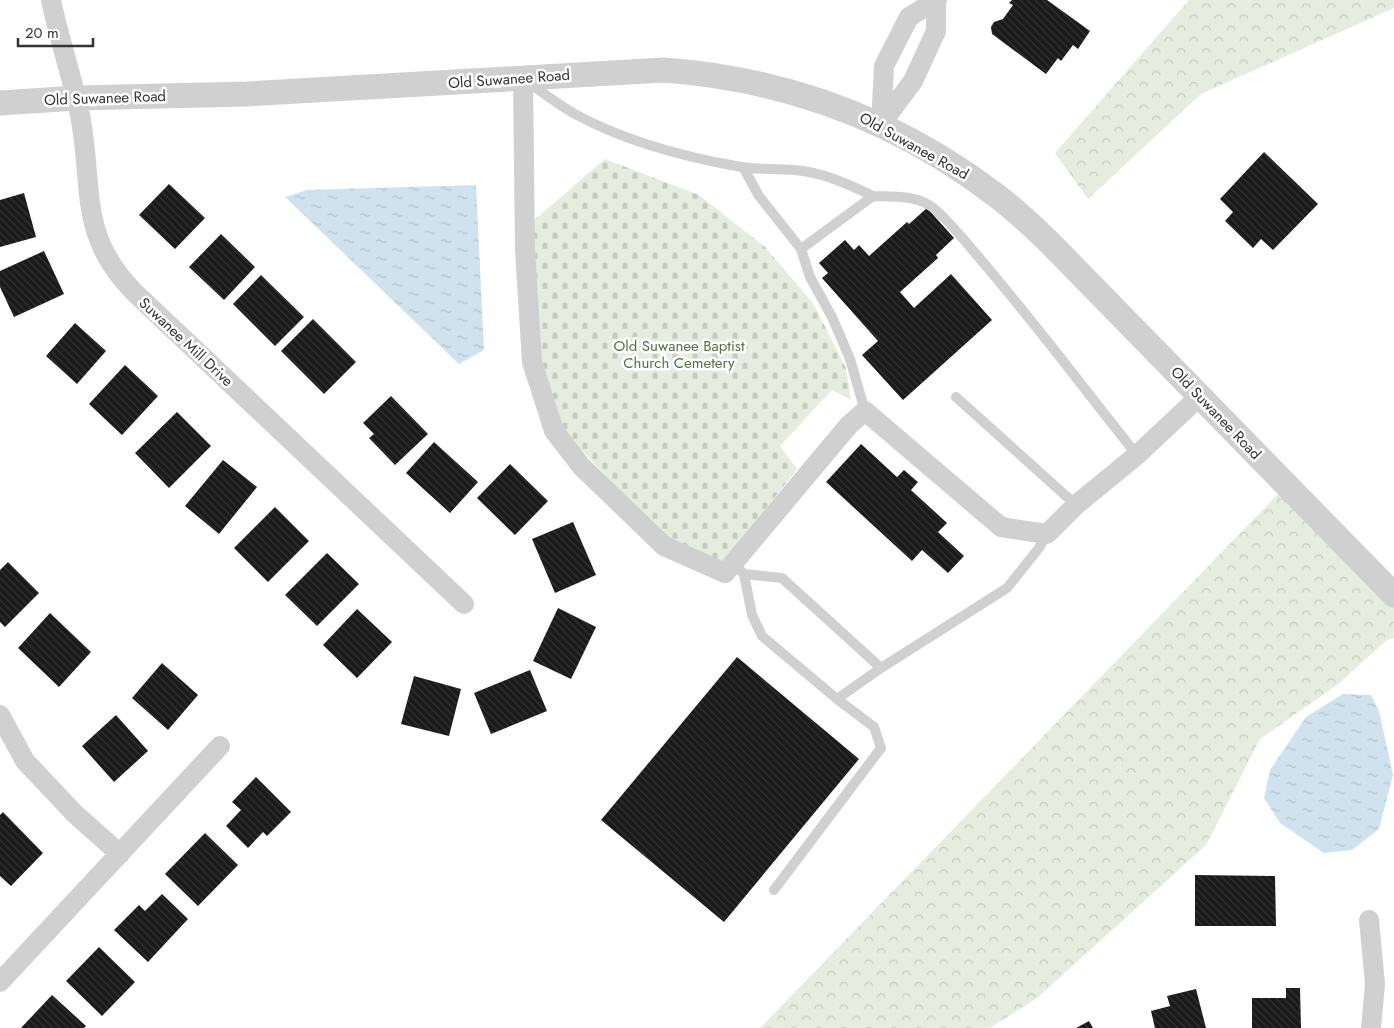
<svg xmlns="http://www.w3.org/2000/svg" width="1394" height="1028" viewBox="0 0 1394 1028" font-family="Jost,sans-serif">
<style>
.forest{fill:url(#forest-crowns)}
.cemetery{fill:url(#cemetery-stones)}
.water{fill:url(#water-ripples)}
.building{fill:url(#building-back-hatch)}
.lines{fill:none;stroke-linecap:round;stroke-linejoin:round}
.service{stroke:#d0d0d0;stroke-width:10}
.minor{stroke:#d0d0d0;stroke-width:20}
.tertiary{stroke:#d0d0d0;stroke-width:25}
.labels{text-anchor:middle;stroke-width:5;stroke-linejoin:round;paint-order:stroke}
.street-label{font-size:15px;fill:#333;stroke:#fff}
.park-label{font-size:15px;fill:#56703f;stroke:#fff}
</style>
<defs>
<pattern id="forest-crowns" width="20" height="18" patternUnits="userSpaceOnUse" patternTransform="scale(1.25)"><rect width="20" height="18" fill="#e6ecdf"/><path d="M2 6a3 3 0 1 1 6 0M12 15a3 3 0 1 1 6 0" fill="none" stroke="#c6cbc0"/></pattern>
<pattern id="cemetery-stones" width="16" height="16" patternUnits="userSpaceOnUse" patternTransform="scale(1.25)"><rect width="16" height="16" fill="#e6ecdf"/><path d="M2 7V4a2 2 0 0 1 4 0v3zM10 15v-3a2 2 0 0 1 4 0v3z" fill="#c6cbc0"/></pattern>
<pattern id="water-ripples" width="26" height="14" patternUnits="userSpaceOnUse" patternTransform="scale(1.25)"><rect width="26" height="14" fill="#cfe2ee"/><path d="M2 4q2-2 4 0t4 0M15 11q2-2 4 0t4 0" fill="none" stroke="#b2c2cd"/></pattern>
<pattern id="building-back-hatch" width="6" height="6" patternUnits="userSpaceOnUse" patternTransform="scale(1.25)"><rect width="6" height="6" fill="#1a1a1a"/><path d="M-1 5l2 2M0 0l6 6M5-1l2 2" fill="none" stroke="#333"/></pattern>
</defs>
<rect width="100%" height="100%" fill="#fff"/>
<!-- forest -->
<path class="forest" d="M 1189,0 L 1394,0 L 1394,8 L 1201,94 L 1088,199 L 1055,153 Z
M 1288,484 L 1394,586 L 1394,638 L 1387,640 L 1337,685 L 1260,739 L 1206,845 L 1037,998 L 990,1028 L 760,1028 Z"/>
<!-- cemetery -->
<path class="cemetery" d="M 605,159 L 699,195 L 765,247 L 813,303 L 846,368 L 851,400 L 832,390 L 780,446 L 797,469 L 727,558 L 718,562 L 664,537 L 570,438 L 554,412 L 541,372 L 533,221 Z"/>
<!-- water -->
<path class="water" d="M 476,185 L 484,350 L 459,364 L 285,197 L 307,190 Z
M 1343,694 L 1371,695 L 1379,711 L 1393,775 L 1379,829 L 1352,850 L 1324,853 L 1280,823 L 1264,798 L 1270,770 L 1306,717 Z"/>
<!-- building -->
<path class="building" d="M 1012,0 L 1047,0 L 1090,31 L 1078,49 L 1073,45 L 1061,61 L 1058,58 L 1046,74 L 992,34 L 991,27 L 994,22 L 1003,19 L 1013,5 L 1009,3 Z
M 1264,152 L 1318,204 L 1273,250 L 1261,239 L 1253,248 L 1225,221 L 1233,212 L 1220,199 Z
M 169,184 L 205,218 L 175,249 L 139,215 Z
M 24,193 L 36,237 L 0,247 L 0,200 Z
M 927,208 L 954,238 L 936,255 L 938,258 L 900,292 L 914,308 L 951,274 L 992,320 L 903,400 L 862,355 L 878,341 L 822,278 L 828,273 L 819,263 L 845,240 L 854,250 L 859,245 L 869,256 L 907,222 L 909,224 Z
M 221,234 L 255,267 L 224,300 L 189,267 Z
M 44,251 L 64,294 L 14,317 L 0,287 L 0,271 Z
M 261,275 L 304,317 L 275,346 L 233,304 Z
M 313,319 L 356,362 L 324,394 L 281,351 Z
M 75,323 L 106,351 L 77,384 L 46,356 Z
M 125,365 L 158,396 L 122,435 L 89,404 Z
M 391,396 L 428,434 L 395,465 L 369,438 L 374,434 L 363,423 Z
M 177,412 L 211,446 L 169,488 L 135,453 Z
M 434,442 L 478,482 L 450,513 L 406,473 Z
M 861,444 L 897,477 L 904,470 L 918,482 L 911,490 L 947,523 L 938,532 L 964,556 L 948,573 L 922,550 L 912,561 L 826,482 Z
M 223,460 L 257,487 L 219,534 L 185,506 Z
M 510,464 L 548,501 L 515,535 L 477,498 Z
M 275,507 L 309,541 L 268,582 L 234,548 Z
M 573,522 L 596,575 L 555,593 L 532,539 Z
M 327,553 L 359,584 L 317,626 L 285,595 Z
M 8,562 L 39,593 L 5,627 L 0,622 L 0,570 Z
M 558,608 L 596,627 L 571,679 L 533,661 Z
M 357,609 L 392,642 L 357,678 L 323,645 Z
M 50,613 L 91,652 L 59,687 L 18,648 Z
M 737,657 L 859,759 L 724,922 L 601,820 Z
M 162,663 L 198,695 L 168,730 L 132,698 Z
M 530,670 L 547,711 L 491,734 L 474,693 Z
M 414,676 L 461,689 L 449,736 L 401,724 Z
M 116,715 L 148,751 L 114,782 L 82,746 Z
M 256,777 L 291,812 L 267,836 L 263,832 L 248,848 L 226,826 L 241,810 L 232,802 Z
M 3,812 L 43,853 L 11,886 L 0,876 L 0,815 Z
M 205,833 L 238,865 L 198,906 L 165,874 Z
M 1195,875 L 1275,876 L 1276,926 L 1195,926 Z
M 162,894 L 188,919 L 148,962 L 114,930 L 139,905 L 145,911 Z
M 99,947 L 135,982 L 102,1016 L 66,981 Z
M 1286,988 L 1300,988 L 1301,1028 L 1252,1028 L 1252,998 L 1286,998 Z
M 1196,989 L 1206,1028 L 1155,1028 L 1151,1011 L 1170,1006 L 1167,996 Z
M 52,995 L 86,1026 L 84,1028 L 21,1028 Z
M 1089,1021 L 1093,1028 L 1076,1028 Z"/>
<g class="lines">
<!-- service -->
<path class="service" d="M 528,82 C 543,93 559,105 575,114 C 626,142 684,157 741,167 C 758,170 777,168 794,170 C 822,172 848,184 873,196 L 801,249 L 759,196 L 743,167
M 873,196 C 892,197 912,195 929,205 C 943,213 969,246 981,260 C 1035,323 1085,390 1137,455
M 801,249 L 810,277 L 832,317 L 850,359 L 865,411
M 956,397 L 1076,505
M 734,564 L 744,574 L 752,615 L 762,636 L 837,699 L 881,668 L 1007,588 L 1039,548 L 1047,534
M 744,574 L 782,578 L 881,668
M 774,890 L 881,748 L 874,727 L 837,699"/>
<!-- minor -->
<path class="minor" d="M 51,0 C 59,39 72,76 80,115 C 94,187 77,235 135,293 L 464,604
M 523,79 L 525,250 L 532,362 L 554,431 L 581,466 L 664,546 L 725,573 L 849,425 L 865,411 L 1001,527 L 1047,534 L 1076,505 L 1137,455 L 1200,396
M 881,124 L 884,66 L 909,17 L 937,0
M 881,124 L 913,81 L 936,31 L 936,2
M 0,715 L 25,761 L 75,814 L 120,854
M 1369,920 L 1375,984 L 1371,1028
M 0,982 L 220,746"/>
<!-- tertiary -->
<path class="tertiary" d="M 0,103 L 77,98 L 247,94 L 664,70 C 787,79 895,119 993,193 C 1014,208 1032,226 1050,243 L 1394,595"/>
</g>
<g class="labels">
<!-- street labels -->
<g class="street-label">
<text transform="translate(509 79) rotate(-4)" y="5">Old Suwanee Road</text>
<text transform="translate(105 98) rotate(-2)" y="5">Old Suwanee Road</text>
<text transform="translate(914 146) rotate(29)" y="5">Old Suwanee Road</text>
<text transform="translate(186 342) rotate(43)" y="5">Suwanee Mill Drive</text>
<text transform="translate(1216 413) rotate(46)" y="5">Old Suwanee Road</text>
</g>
<!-- park labels -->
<g class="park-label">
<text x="679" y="351">Old Suwanee Baptist<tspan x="679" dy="17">Church Cemetery</tspan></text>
</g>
</g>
<!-- scale -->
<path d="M18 38v8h75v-8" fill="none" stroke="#333333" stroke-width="2.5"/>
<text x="25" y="38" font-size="15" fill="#333333" stroke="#ffffff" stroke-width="4" paint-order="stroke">20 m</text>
</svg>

### AIM OF THE TASK
Your answer must hold the line containing "<!-- street labels -->" and all lines after it in the entries above, exactly, and nothing else.

### SOLUTION TO THIS EXERCISE
<!-- street labels -->
<g class="street-label">
<text transform="translate(509 79) rotate(-4)" y="5">Old Suwanee Road</text>
<text transform="translate(105 98) rotate(-2)" y="5">Old Suwanee Road</text>
<text transform="translate(914 146) rotate(29)" y="5">Old Suwanee Road</text>
<text transform="translate(186 342) rotate(43)" y="5">Suwanee Mill Drive</text>
<text transform="translate(1216 413) rotate(46)" y="5">Old Suwanee Road</text>
</g>
<!-- park labels -->
<g class="park-label">
<text x="679" y="351">Old Suwanee Baptist<tspan x="679" dy="17">Church Cemetery</tspan></text>
</g>
</g>
<!-- scale -->
<path d="M18 38v8h75v-8" fill="none" stroke="#333333" stroke-width="2.5"/>
<text x="25" y="38" font-size="15" fill="#333333" stroke="#ffffff" stroke-width="4" paint-order="stroke">20 m</text>
</svg>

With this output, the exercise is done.